Figure Iniet, Tolaï_Nouvelle Bretagne, XIXe siècle_Bois polychrome, fibres naturelles_Collection particulière, Paris

Rufino Tamayo (1899-1961)_Cuerpos celestes, 1946_Huile et sable sur toile_Peggy Guggenheim, Collection

John Tunnard (1900-1971)_Luna Synthesis, 1944_Aquarell, gouache t crayon sur papier_Minneapolis Institute of Art

Alan Glass (1932-2023)_L'Agriculture céleste, 1996_Techniques mixtes_Collection particulière, Paris

Conçue à la façon d’un labyrinthe, l’exposition «Surréalisme» est une plongée inédite dans l’exceptionnelle production artistique du mouvement surréaliste, né en 1924 avec la publication du Manifeste fondateur d'André Breton.

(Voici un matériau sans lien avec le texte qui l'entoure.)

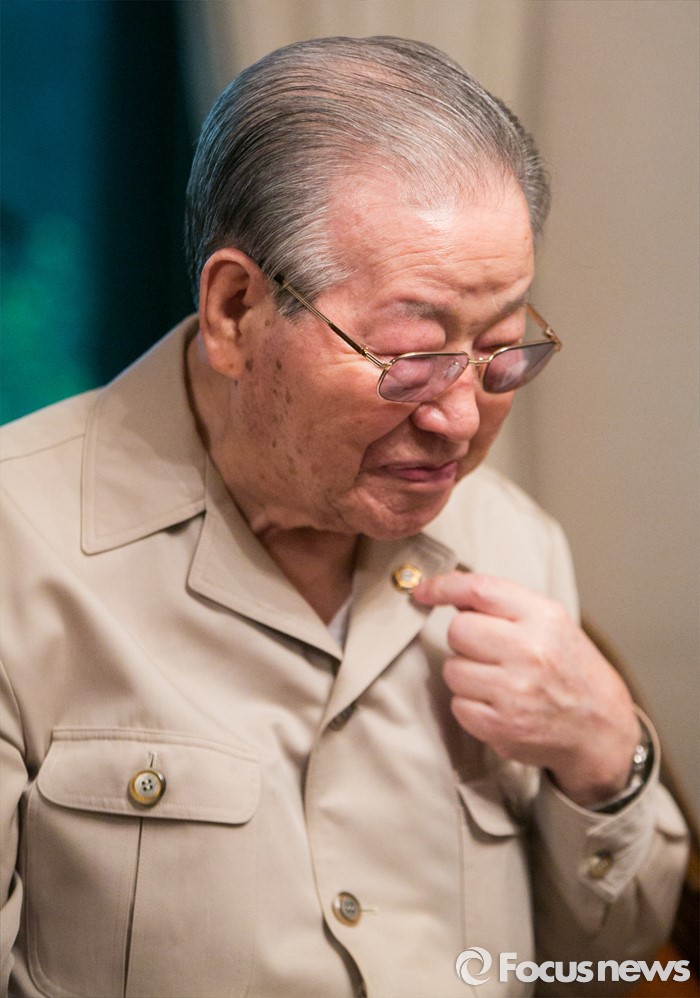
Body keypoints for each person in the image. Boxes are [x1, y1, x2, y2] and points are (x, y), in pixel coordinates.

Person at [0, 35, 688, 998]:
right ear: (237, 310)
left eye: (501, 348)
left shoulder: (511, 542)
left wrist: (610, 759)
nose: (459, 420)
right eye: (411, 357)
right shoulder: (20, 548)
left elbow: (606, 969)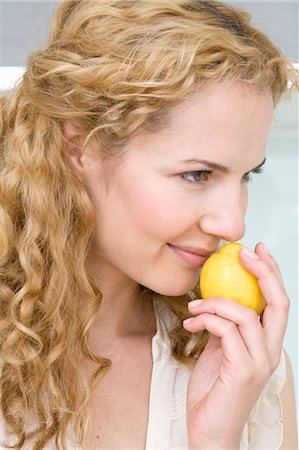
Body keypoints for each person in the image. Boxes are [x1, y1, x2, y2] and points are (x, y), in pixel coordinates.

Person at [0, 0, 298, 449]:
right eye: (197, 174)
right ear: (80, 147)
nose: (233, 225)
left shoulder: (245, 372)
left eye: (247, 175)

Avec près de 500 œuvres et documents appartenant aux principales collections publiques et privées internationales, l’exposition a proposé une incroyable rétrospective.

Comme l'ont précisé les commissaires de l'exposition, Didier Ottinger et Marie Sarré, le mouvement s'est poursuit au moins jusqu’en octobre 1969, date de sa dissolution officielle et ne se réduit pas à la sphère parisienne ou européenne : « On sait désormais qu’il a essaimé dans le monde entier, aux États-Unis bien sûr mais aussi en Amérique latine, au Maghreb, en Asie, et qu’il s’est très largement enrichi des apports de ces foyers internationaux. » précise Marie Sarré.

L’exposition a mis en lumière les œuvres des femmes surréalistes (Leonora Carrington, Remedios Varo, Ithell Colquhoun, Dora Maar, Dorothea Tanning…) qui partagent les cimaises aux côtés de leurs collègues hommes. 

 « La place des femmes dans le groupe a été largement reconsidérée ces dernières années. Aucun mouvement du 20e siècle n’a compté autant de femmes parmi ses membres actifs, loin du statut de muses auquel on a souvent voulu les réduire », toujours selon les propos de Marie Sarré.